[What the task requires] Print all of the lines below word for word, leaving out the pictures.

[Source information]

········

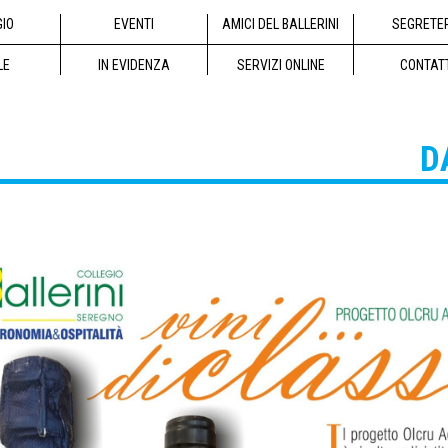
GIO
EVENTI
AMICI DEL BALLERINI
SEGRETE
LE
IN EVIDENZA
SERVIZI ONLINE
CONTAT
D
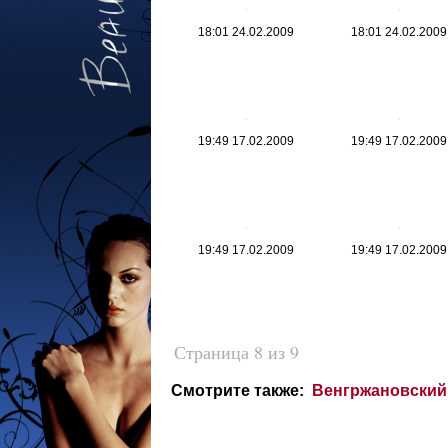
18:01 24.02.2009
18:01 24.02.2009
19:49 17.02.2009
19:49 17.02.2009
19:49 17.02.2009
19:49 17.02.2009
Страница 8 из 9
Смотрите также:
Венгржановский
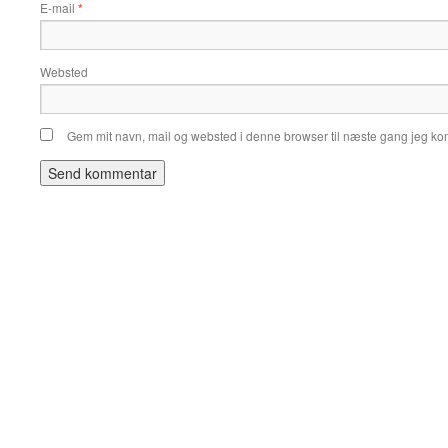
E-mail
*
Websted
Gem mit navn, mail og websted i denne browser til næste gang jeg k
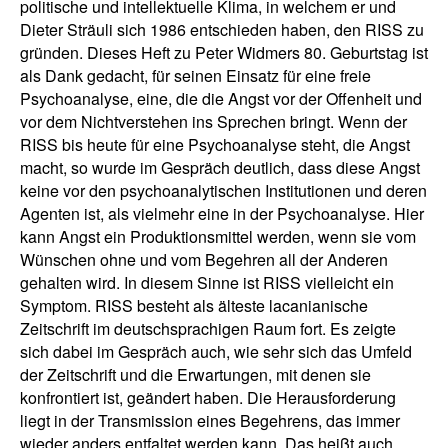
politische und intellektuelle Klima, in welchem er und
Dieter Sträuli sich 1986 entschieden haben, den RISS zu
gründen. Dieses Heft zu Peter Widmers 80. Geburtstag ist
als Dank gedacht, für seinen Einsatz für eine freie
Psychoanalyse, eine, die die Angst vor der Offenheit und
vor dem Nichtverstehen ins Sprechen bringt. Wenn der
RISS bis heute für eine Psychoanalyse steht, die Angst
macht, so wurde im Gespräch deutlich, dass diese Angst
keine vor den psychoanalytischen Institutionen und deren
Agenten ist, als vielmehr eine in der Psychoanalyse. Hier
kann Angst ein Produktionsmittel werden, wenn sie vom
Wünschen ohne und vom Begehren all der Anderen
gehalten wird. In diesem Sinne ist RISS vielleicht ein
Symptom. RISS besteht als älteste lacanianische
Zeitschrift im deutschsprachigen Raum fort. Es zeigte
sich dabei im Gespräch auch, wie sehr sich das Umfeld
der Zeitschrift und die Erwartungen, mit denen sie
konfrontiert ist, geändert haben. Die Herausforderung
liegt in der Transmission eines Begehrens, das immer
wieder anders entfaltet werden kann. Das heißt auch,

········

[Your solution]
GIO
EVENTI
AMICI DEL BALLERINI
SEGRETE
LE
IN EVIDENZA
SERVIZI ONLINE
CONTAT
D
18:01 24.02.2009
18:01 24.02.2009
19:49 17.02.2009
19:49 17.02.2009
19:49 17.02.2009
19:49 17.02.2009
Страница 8 из 9
Смотрите также:
Венгржановский
E-mail
*
Websted
Gem mit navn, mail og websted i denne browser til næste gang jeg k
politische und intellektuelle Klima, in welchem er und
Dieter Sträuli sich 1986 entschieden haben, den RISS zu
gründen. Dieses Heft zu Peter Widmers 80. Geburtstag ist
als Dank gedacht, für seinen Einsatz für eine freie
Psychoanalyse, eine, die die Angst vor der Offenheit und
vor dem Nichtverstehen ins Sprechen bringt. Wenn der
RISS bis heute für eine Psychoanalyse steht, die Angst
macht, so wurde im Gespräch deutlich, dass diese Angst
keine vor den psychoanalytischen Institutionen und deren
Agenten ist, als vielmehr eine in der Psychoanalyse. Hier
kann Angst ein Produktionsmittel werden, wenn sie vom
Wünschen ohne und vom Begehren all der Anderen
gehalten wird. In diesem Sinne ist RISS vielleicht ein
Symptom. RISS besteht als älteste lacanianische
Zeitschrift im deutschsprachigen Raum fort. Es zeigte
sich dabei im Gespräch auch, wie sehr sich das Umfeld
der Zeitschrift und die Erwartungen, mit denen sie
konfrontiert ist, geändert haben. Die Herausforderung
liegt in der Transmission eines Begehrens, das immer
wieder anders entfaltet werden kann. Das heißt auch,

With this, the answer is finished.